* [Provided text]:
▬▬▬▬▬▬
2000 Audi A6 4.2 quattro

The A6 4.2 quattro falls into an unappreciated middle ground of typically unappreciated Audis. Unappreciated, that is, for everyone outside of the Vier Ringe, because the C5 has gone down as one of the most devoted fanbase Audi models I can remember, perhaps rivaled only by the B5. But while the cheap speed of the B5 attracted the Volkswagen and BMW crowd, the C5 fans seem to be more traditional Audi folk; offbeat, eclectic and fiercely loyal to their particular model.

Perhaps one of the reasons that the 4.2 gets so thoroughly overlooked by the market in general is due to the depth of the C5 lineup. On the performance end, you had the cool S6 Avant and the outrageous twin-turbocharged RS6. On the practicality end, the standard A6 2.8 and 3.0 models provided Mercedes-Benz like quality and adequate stateliness in both sedan and Avant bodylines. Outdoor adventures and tech-geeks loved the Allroad, which could be had with either a twin-turbocharged 6-speed or the subdued and upscale silky smooth 4.2 V8. And finally, for secret performance lovers, the twin-turbo’d V6 could be mated in narrow-body sedan with a 6-speed manual in the A6 2.7T quattro.
▬▬▬▬▬▬
* [Recorded data]:
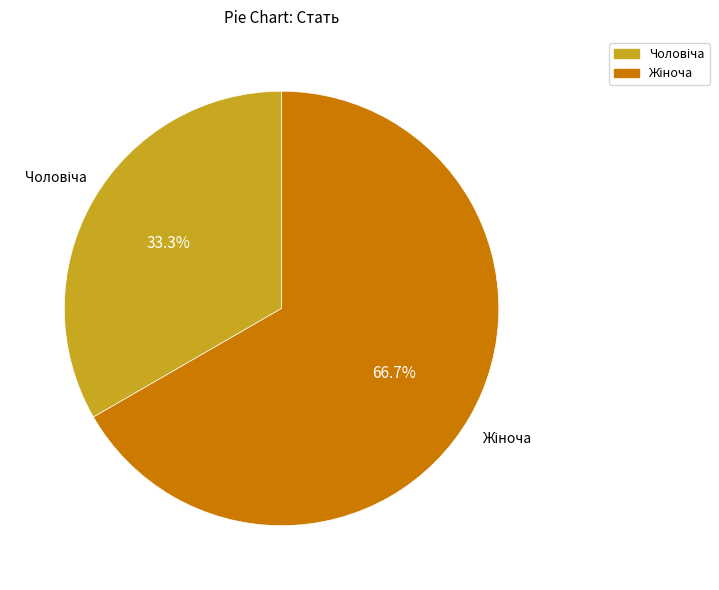

Is there a majority slice in this chart?

Yes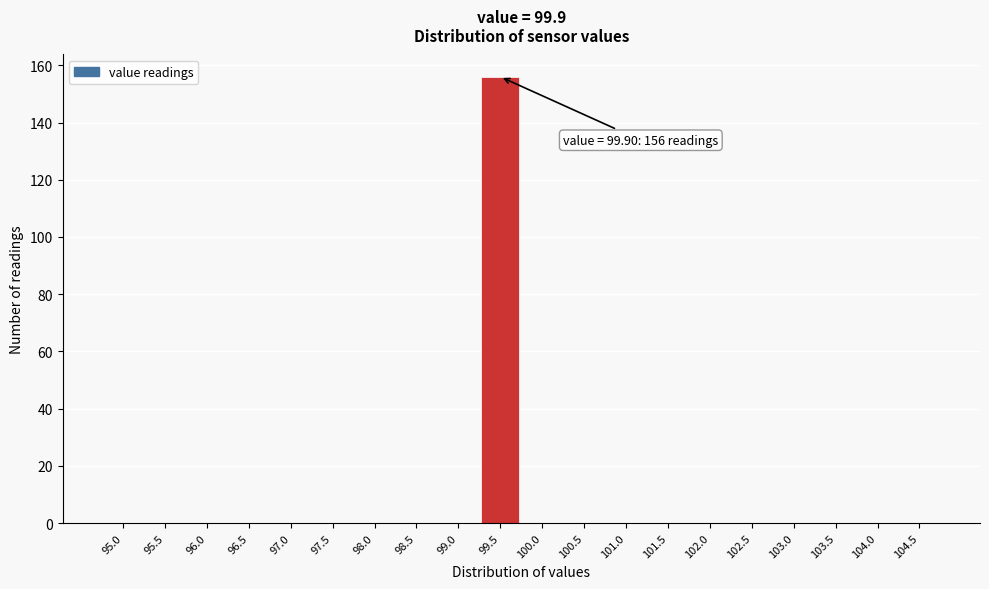

Reading right to left, what are all the values shown in this chart?

104.5=0	104.0=0	103.5=0	103.0=0	102.5=0	102.0=0	101.5=0	101.0=0	100.5=0	100.0=0	99.5=156	99.0=0	98.5=0	98.0=0	97.5=0	97.0=0	96.5=0	96.0=0	95.5=0	95.0=0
▬▬▬▬▬▬
* [Problem to work on]:
Duplicate the Audi A6 4.2 quattro text word for word, in full.

* [Exercise response]:
2000 Audi A6 4.2 quattro

The A6 4.2 quattro falls into an unappreciated middle ground of typically unappreciated Audis. Unappreciated, that is, for everyone outside of the Vier Ringe, because the C5 has gone down as one of the most devoted fanbase Audi models I can remember, perhaps rivaled only by the B5. But while the cheap speed of the B5 attracted the Volkswagen and BMW crowd, the C5 fans seem to be more traditional Audi folk; offbeat, eclectic and fiercely loyal to their particular model.

Perhaps one of the reasons that the 4.2 gets so thoroughly overlooked by the market in general is due to the depth of the C5 lineup. On the performance end, you had the cool S6 Avant and the outrageous twin-turbocharged RS6. On the practicality end, the standard A6 2.8 and 3.0 models provided Mercedes-Benz like quality and adequate stateliness in both sedan and Avant bodylines. Outdoor adventures and tech-geeks loved the Allroad, which could be had with either a twin-turbocharged 6-speed or the subdued and upscale silky smooth 4.2 V8. And finally, for secret performance lovers, the twin-turbo’d V6 could be mated in narrow-body sedan with a 6-speed manual in the A6 2.7T quattro.